Specialized training will help environmental health scientists take advantage of the promise of big data, according to an interdisciplinary group of researchers who gathered Aug. 15-16 at NIEHS.
Experts in data science, epidemiology, genetics, biostatistics, and other fields exchanged insights about training students, postdoctoral researchers, and junior faculty to be the next generation of environmental health scientists. Discussion also focused on how to increase data science skills among biomedical scientists focused on environmental health studies, at all educational levels.

Organizers in the NIEHS Division of Extramural Research and Training (DERT) sought to develop strategic recommendations for data science training and NIEHS priorities, said organizer Carol Shreffler, Ph.D., the DERT program director for training and career development.
NIEHS and National Toxicology Program Director Linda Birnbaum, Ph.D., challenged participants in her welcoming remarks. “Work with us to develop an overall strategy to build data science-competent environmental health science workforce,” she said, pointing out that the 2018-2023 NIEHS Strategic Plan (see related story) names data science as a key goal in each of its focus areas.
Participants responded enthusiastically. “Everyone is grappling with the issue of how best to incorporate more data science training into biomedical programs,” reported Jenny Collins, from DERT and a member of the organizing committee.
The challenge of data
As vast amounts of data are generated by rapidly developing technology, the relatively new field of data science is meeting the challenges of sharing, accessing, analyzing, and interpreting big data.

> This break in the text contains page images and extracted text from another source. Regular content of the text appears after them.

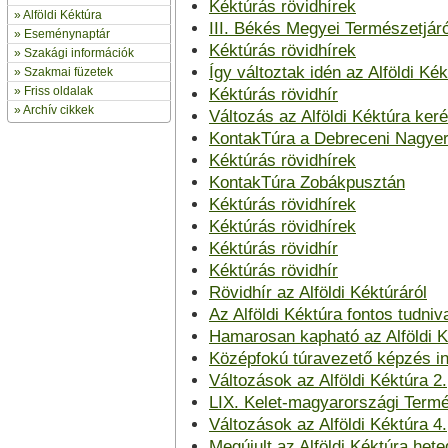
Kéktúrás rövidhírek
»
Alföldi Kéktúra
III. Békés Megyei Természetjár
»
Eseménynaptár
Kéktúrás rövidhírek
» Szakági információk
Így változtak idén az Alföldi Ké
»
Szakmai füzetek
» Friss oldalak
Kéktúrás rövidhír
»
Archív cikkek
Változás az Alföldi Kéktúra ker
KontakTúra a Debreceni Nagye
Kéktúrás rövidhírek
KontakTúra Zobákpusztán
Kéktúrás rövidhírek
Kéktúrás rövidhírek
Kéktúrás rövidhír
Kéktúrás rövidhír
Rövidhír az Alföldi Kéktúráról
Az Alföldi Kéktúra fontos tudniv
Hamarosan kapható az Alföldi Ké
Középfokú túravezető képzés i
Változások az Alföldi Kéktúra 2.
LIX. Kelet-magyarországi Termé
Változások az Alföldi Kéktúra 4
Megújult az Alföldi Kéktúra het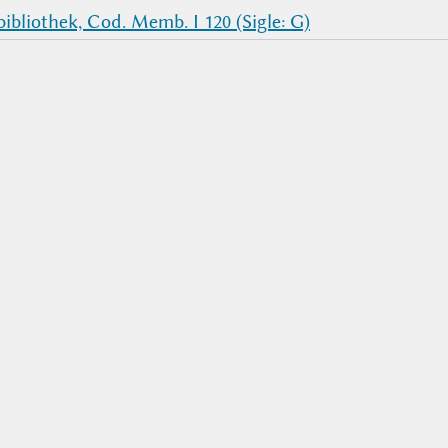
bliothek, Cod. Memb. I 120 (Sigle: G)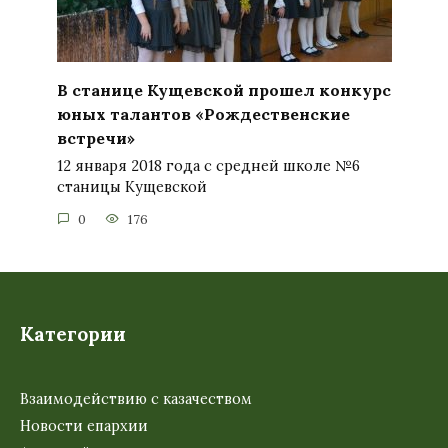
В станице Кущевской прошел конкурс
юных талантов «Рождественские
встречи»
12 января 2018 года с средней школе №6
станицы Кущевской
0
176
Категории
Взаимодействию с казачеством
Новости епархии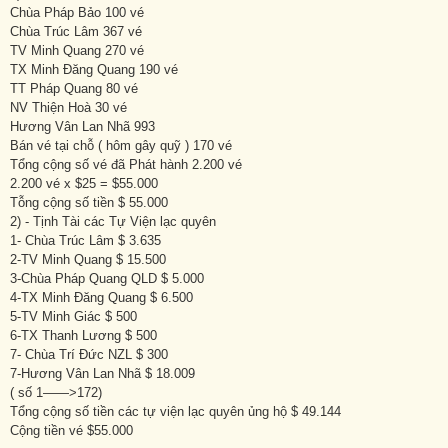
Chùa Pháp Bảo 100 vé
Chùa Trúc Lâm 367 vé
TV Minh Quang 270 vé
TX Minh Đăng Quang 190 vé
TT Pháp Quang 80 vé
NV Thiện Hoà 30 vé
Hương Vân Lan Nhã 993
Bán vé tại chỗ ( hôm gây quỹ ) 170 vé
Tổng cộng số vé đã Phát hành 2.200 vé
2.200 vé x $25 = $55.000
Tỗng cộng số tiền $ 55.000
2) - Tịnh Tài các Tự Viện lạc quyên
1- Chùa Trúc Lâm $ 3.635
2-TV Minh Quang $ 15.500
3-Chùa Pháp Quang QLD $ 5.000
4-TX Minh Đăng Quang $ 6.500
5-TV Minh Giác $ 500
6-TX Thanh Lương $ 500
7- Chùa Trí Đức NZL $ 300
7-Hương Vân Lan Nhã $ 18.009
( số 1——>172)
Tổng cộng số tiền các tự viện lạc quyên ủng hộ $ 49.144
Cộng tiền vé $55.000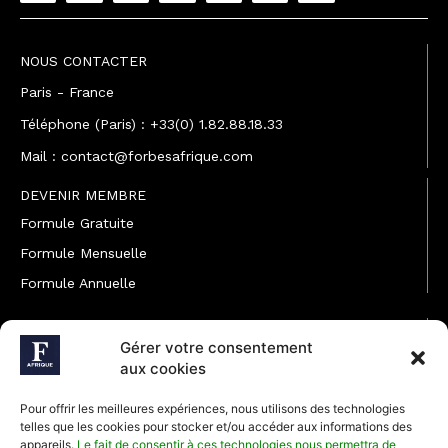
NOUS CONTACTER
Paris - France
Téléphone (Paris) : +33(0) 1.82.88.18.33
Mail : contact@forbesafrique.com
DEVENIR MEMBRE
Formule Gratuite
Formule Mensuelle
Formule Annuelle
JOINDRE L'ÉQUIPE
Gérer votre consentement
Rédaction
aux cookies
Service partenariat
Pour offrir les meilleures expériences, nous utilisons des technologies
Développement commercial
telles que les cookies pour stocker et/ou accéder aux informations des
appareils.
Le fait de consentir à ces technologies nous permettra de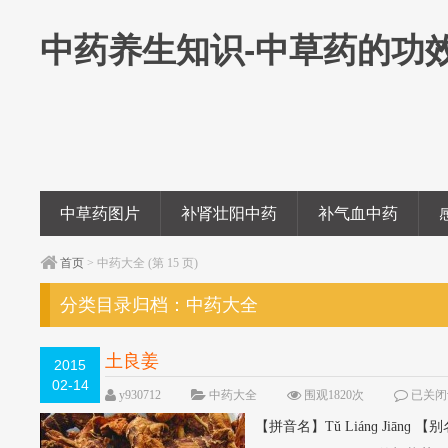
中药养生知识-中草药的功
中草药图片
补肾壮阳中药
补气血中药
首页
> 中药大全 (第 15 页)
分类目录归档：
中药大全
土良姜
2015
02-14
y930712
中药大全
围观1820次
已关闭
【拼音名】Tǔ Liánɡ Jiā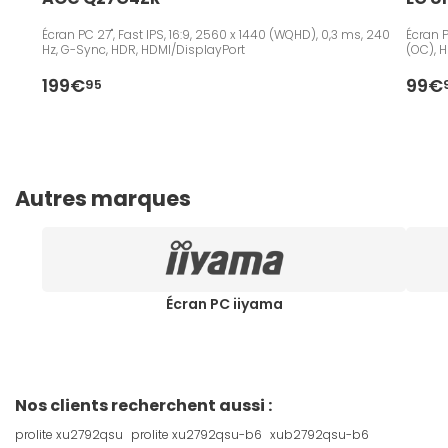
Écran PC 27", Fast IPS, 16:9, 2560 x 1440 (WQHD), 0,3 ms, 240
Écran P
Hz, G-Sync, HDR, HDMI/DisplayPort
(OC), 
199€
99€
95
Autres marques
Écran PC iiyama
Nos clients recherchent aussi :
prolite xu2792qsu
prolite xu2792qsu-b6
xub2792qsu-b6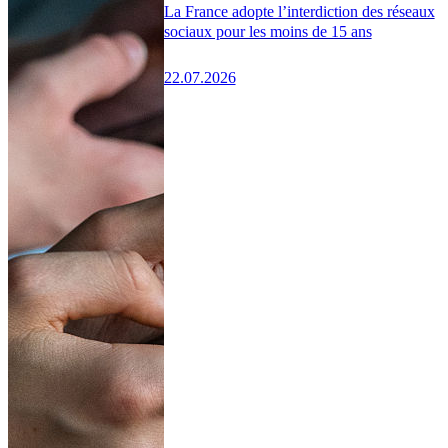
La France adopte l’interdiction des réseaux
sociaux pour les moins de 15 ans
22.07.2026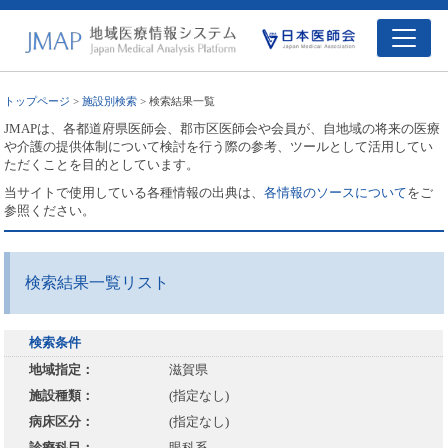
トップページ
>
施設別検索
> 検索結果一覧
JMAPは、各都道府県医師会、郡市区医師会や会員が、自地域の将来の医療
や介護の提供体制について検討を行う際の参考、ツールとして活用してい
ただくことを目的としています。
当サイトで使用している各種情報の出典は、
各情報のソースについて
をご
参照ください。
検索結果一覧リスト
検索条件
地域指定：
滋賀県
施設種類：
(指定なし)
病床区分：
(指定なし)
診療科目：
眼科系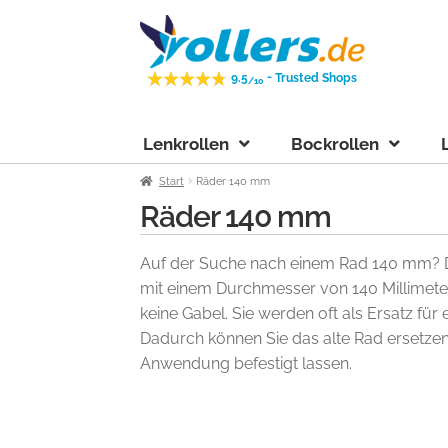
Zur
Zum
Navigation
Inhalt
springen
springen
-
9.5
Trusted Shops
/10
Lenkrollen
Bockrollen
Start
Räder 140 mm
Räder 140 mm
Auf der Suche nach einem Rad 140 mm? D
mit einem Durchmesser von 140 Millimet
keine Gabel. Sie werden oft als Ersatz für 
Dadurch können Sie das alte Rad ersetzen
Anwendung befestigt lassen.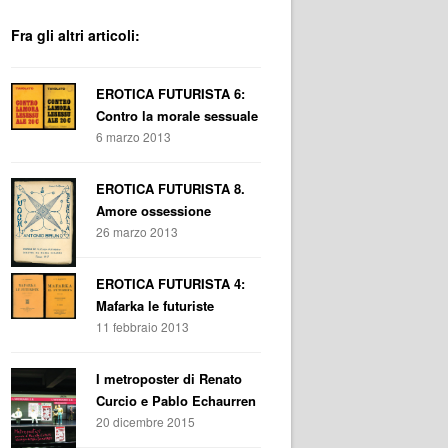
Fra gli altri articoli:
EROTICA FUTURISTA 6:
Contro la morale sessuale
6 marzo 2013
EROTICA FUTURISTA 8.
Amore ossessione
26 marzo 2013
EROTICA FUTURISTA 4:
Mafarka le futuriste
11 febbraio 2013
I metroposter di Renato
Curcio e Pablo Echaurren
20 dicembre 2015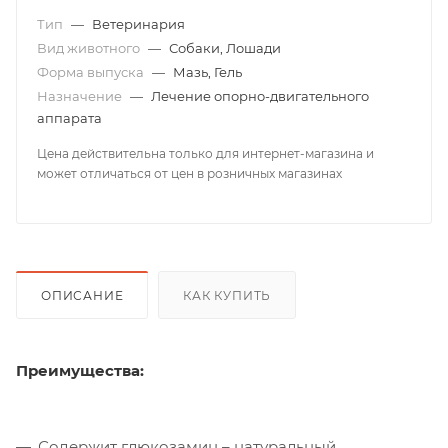
Тип
—
Ветеринария
Вид животного
—
Собаки, Лошади
Форма выпуска
—
Мазь, Гель
Назначение
—
Лечение опорно-двигательного
аппарата
Цена действительна только для интернет-магазина и
может отличаться от цен в розничных магазинах
ОПИСАНИЕ
КАК КУПИТЬ
Преимущества:
Содержит глюкозамин – натуральный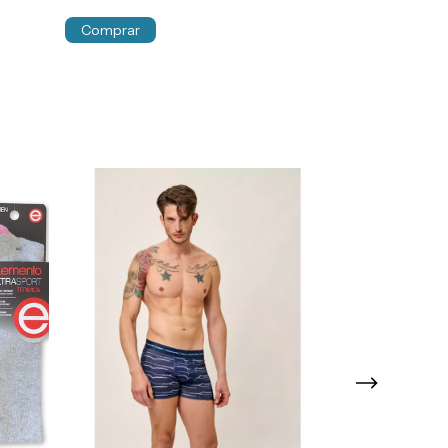
Comprar
SIN STOCK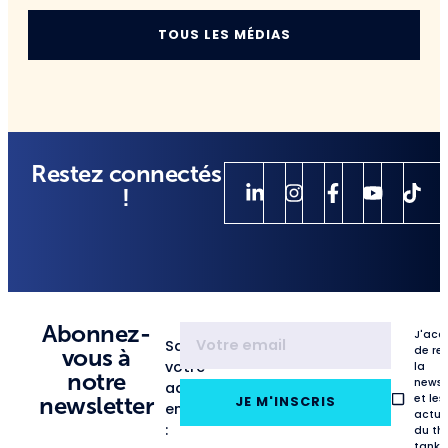
TOUS LES MÉDIAS
Restez connectés
!
Abonnez-
J'acc
Saisissez
de re
vous à
votre
la
notre
newsl
adresse
et les
newsletter
JE M'INSCRIS
email
actua
:
du th
tank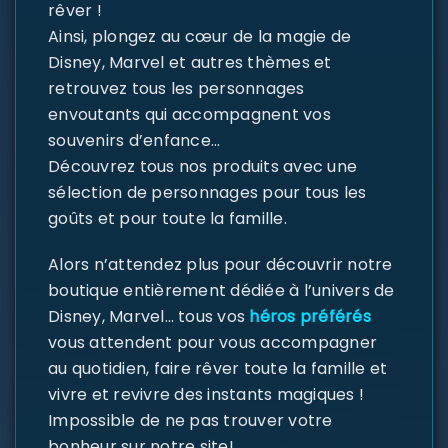
rêver !
Ainsi, plongez au cœur de la magie de
Disney, Marvel et autres thèmes et
retrouvez tous les personnages
envoutants qui accompagnent vos
souvenirs d’enfance…
Découvrez tous nos produits avec une
sélection de personnages pour tous les
goûts et pour toute la famille.
Alors n’attendez plus pour découvrir notre
boutique entièrement dédiée à l’univers de
Disney, Marvel… tous vos
héros préférés
vous attendent pour vous accompagner
au quotidien, faire rêver toute la famille et
vivre et revivre des instants magiques !
Impossible de ne pas trouver votre
bonheur sur notre site!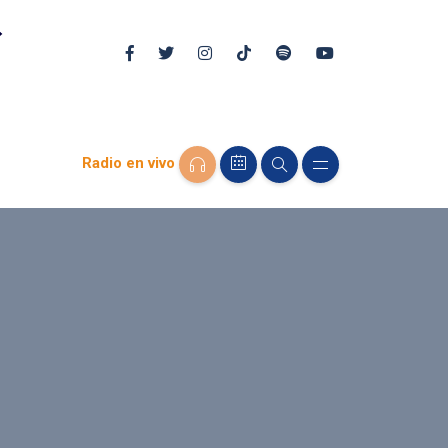
Radio en vivo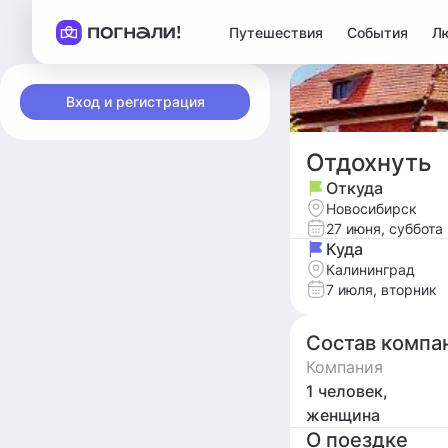
Путешествия
События
Л
Вход и регистрация
Отдохнуть
Откуда
Новосибирск
27 июня, суббота
Куда
Калининград
7 июля, вторник
Состав компа
Компания
1 человек,
женщина
О поездке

For example, Marie Lynn Miranda, Ph.D., from Rice University, demonstrated how big data can reframe research questions. She reported that racial isolation is geographically associated with fundamental causes of racial disparities in health. “This shifts the conversation from race, which is nonmodifiable, to the experience of minorities in segregated communities, which is modifiable,” she said.
The National Institutes of Health (NIH) Big Data to Knowledge (BD2K) Initiative made early efforts to address the skills gap in biomedical data science expertise through investments in training and education.
“Methods work really well until you encounter real data,” said BD2K grantee John Quackenbush, Ph.D., from the Harvard T.H. Chan School of Public Health. He explained how epidemiology and laboratory projects help students understand the challenges they will face.
The challenge of education
Speakers discussed challenges such as course development, recruitment of students and lab members, funding strategies, and attracting and retaining data science students in environmental health sciences, or EHS.
“I’ve never seen a generation of students that cares more about making a difference in the world,” said Miranda.
“EHS is perceived as being more meaningful and interesting, but students are worried about salary levels,” said Jim Gauderman, Ph.D., from the University of Southern California. His experience suggests that early successes are important. “Published papers, software development, etc., help trainees feel both value and success,” he said.

Partnership is key
“EHS researchers draw on data from genetic sequences to geographic data to survey data,” said attendee Lisa Federer, from the National Library of Medicine (NLM). “Data science involves many different types of expertise and knowledge, and there’s not just one training model.” Her suggestion that data science training will require engaging with researchers who have not typically worked with NIH was echoed by others.
Society of Toxicology (SOT) Vice-President Ronald Hines, Ph.D., from the U.S. Environmental Protection Agency, said that SOT is reaching out to other societies for symposia collaborations. Similarly, Miranda advised NIEHS to exchange ideas with leaders of professional groups in data science, computer science, electrical engineering, and applied mathematics.

The data challenges or hackathons such groups offer could be more widely used in EHS, according to Charles Schmitt, Ph.D., a contractor in the NIEHS Office of Data Science. “In natural language processing, there are conferences that have challenges every year, aimed at advancing the state of the art,” he said. “Results from prior years make a great teaching resource.”
“Partnerships are key,” emphasized grantee Cheryl Walker, Ph.D., from the Baylor College of Medicine and moderator of the meeting’s final session.
“Some of the most powerful and innovative data science research comes out of interdisciplinary teams,” agreed Federer, adding that data science is a major focus of the new NLM strategic plan, and they hope to collaborate with colleagues across NIH.